I miss him so much.
And then I think, "No, you don't. You're just being an overly dramatic, attention seeking girl."
Both things are right. But it has been over a month now. I went to my work induction on Saturday. On the car ride home (I gave Z a lift), we gossiped about our workmates. She told me that once R comes back from Japan, he plans on sorting his life out (thank God). We both agreed that if we were 23 years old, weren't studying and were working at Officeworks as our main source of income, we would be sincerely concerned.

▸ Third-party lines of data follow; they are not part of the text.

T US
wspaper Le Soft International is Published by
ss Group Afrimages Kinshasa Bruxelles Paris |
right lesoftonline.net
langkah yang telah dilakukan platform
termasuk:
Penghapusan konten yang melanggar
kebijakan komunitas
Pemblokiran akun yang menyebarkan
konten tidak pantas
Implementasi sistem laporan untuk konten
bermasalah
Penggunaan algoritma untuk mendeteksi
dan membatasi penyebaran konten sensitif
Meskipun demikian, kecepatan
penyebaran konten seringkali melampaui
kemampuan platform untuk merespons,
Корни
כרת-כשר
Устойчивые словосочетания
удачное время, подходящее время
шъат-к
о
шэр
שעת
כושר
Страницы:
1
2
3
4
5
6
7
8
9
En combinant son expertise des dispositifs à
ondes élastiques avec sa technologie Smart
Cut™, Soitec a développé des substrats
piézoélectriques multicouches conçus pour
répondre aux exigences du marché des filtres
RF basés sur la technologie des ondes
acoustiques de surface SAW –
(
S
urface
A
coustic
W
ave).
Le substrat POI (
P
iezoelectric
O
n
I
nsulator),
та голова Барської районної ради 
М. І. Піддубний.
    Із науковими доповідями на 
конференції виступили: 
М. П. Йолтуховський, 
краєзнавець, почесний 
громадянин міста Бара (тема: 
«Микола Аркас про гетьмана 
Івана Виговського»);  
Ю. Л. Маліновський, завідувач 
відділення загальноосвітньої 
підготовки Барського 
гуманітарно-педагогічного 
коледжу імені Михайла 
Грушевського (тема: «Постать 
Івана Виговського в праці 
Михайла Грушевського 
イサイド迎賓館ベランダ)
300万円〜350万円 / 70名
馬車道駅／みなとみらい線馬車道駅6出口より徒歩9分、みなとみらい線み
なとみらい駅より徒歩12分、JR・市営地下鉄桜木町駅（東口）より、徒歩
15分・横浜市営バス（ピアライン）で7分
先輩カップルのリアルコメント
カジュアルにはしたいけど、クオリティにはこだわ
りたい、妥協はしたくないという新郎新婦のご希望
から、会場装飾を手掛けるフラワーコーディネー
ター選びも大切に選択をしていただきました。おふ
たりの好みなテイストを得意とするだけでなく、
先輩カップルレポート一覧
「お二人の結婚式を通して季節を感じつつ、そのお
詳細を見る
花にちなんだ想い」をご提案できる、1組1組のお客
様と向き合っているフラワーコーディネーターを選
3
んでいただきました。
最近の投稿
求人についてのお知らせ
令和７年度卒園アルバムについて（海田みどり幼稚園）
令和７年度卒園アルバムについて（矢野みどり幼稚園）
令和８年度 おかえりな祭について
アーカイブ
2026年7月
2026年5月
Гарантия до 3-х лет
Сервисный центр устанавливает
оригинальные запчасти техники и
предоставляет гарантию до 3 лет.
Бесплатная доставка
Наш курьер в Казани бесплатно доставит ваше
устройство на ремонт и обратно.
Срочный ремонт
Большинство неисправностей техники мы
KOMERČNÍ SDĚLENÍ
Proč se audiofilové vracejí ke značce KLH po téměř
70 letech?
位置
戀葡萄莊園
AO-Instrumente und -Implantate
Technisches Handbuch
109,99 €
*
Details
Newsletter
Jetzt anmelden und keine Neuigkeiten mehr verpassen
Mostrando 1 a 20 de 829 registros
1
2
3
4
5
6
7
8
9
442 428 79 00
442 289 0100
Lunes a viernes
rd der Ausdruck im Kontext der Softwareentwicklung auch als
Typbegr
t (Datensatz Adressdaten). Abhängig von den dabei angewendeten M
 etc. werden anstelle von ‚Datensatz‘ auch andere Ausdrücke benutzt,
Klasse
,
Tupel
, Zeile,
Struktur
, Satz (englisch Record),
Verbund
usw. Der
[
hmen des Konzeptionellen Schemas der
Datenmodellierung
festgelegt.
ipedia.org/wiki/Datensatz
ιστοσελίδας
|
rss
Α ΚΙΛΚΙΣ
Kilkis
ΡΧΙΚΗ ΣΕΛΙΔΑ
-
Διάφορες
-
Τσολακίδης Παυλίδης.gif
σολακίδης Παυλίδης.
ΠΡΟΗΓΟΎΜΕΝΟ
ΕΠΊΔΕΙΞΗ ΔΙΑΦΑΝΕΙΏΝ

Apparently, he's thinking of becoming a pilot.
Yes, please.
I've been looking at pictures of cake all weekend. There's something so incredibly incredible about the cut face (yeah, it's getting pathological up in here) of an incredibly moist cake. All my knowledge about food, particularly baked goods, comes from reading copious amounts of food blogs. One of my favourite words learnt is "crumb" to (in fact) describe the crumb of a cake. You know, a fine crumb vs. a coarse crumb. Me, I like a moist crumb so that when you cut through the cake, all the crumbs meld together in this big, moist ball of cakey goodness.
I really want cake now.
I made really good (unhealthy kind) blueberry muffins this weekend for my mum (her favourite and all). I ate half of one today then felt fat (or just incredibly guilty). Because I've been eating rather healthy for the most part lately. Or at least less than usual. I weighed myself the other day. It appears I have lost ~1.5kg. This may be due to reasons such as the elusive "water weight" or other bodily fluids/functions. I choose to believe it's due to my decrease in calories and amped up running schedule. And not because of the really big piss I took not a minute before.
Goodbye. I must now look at more pictures of cake.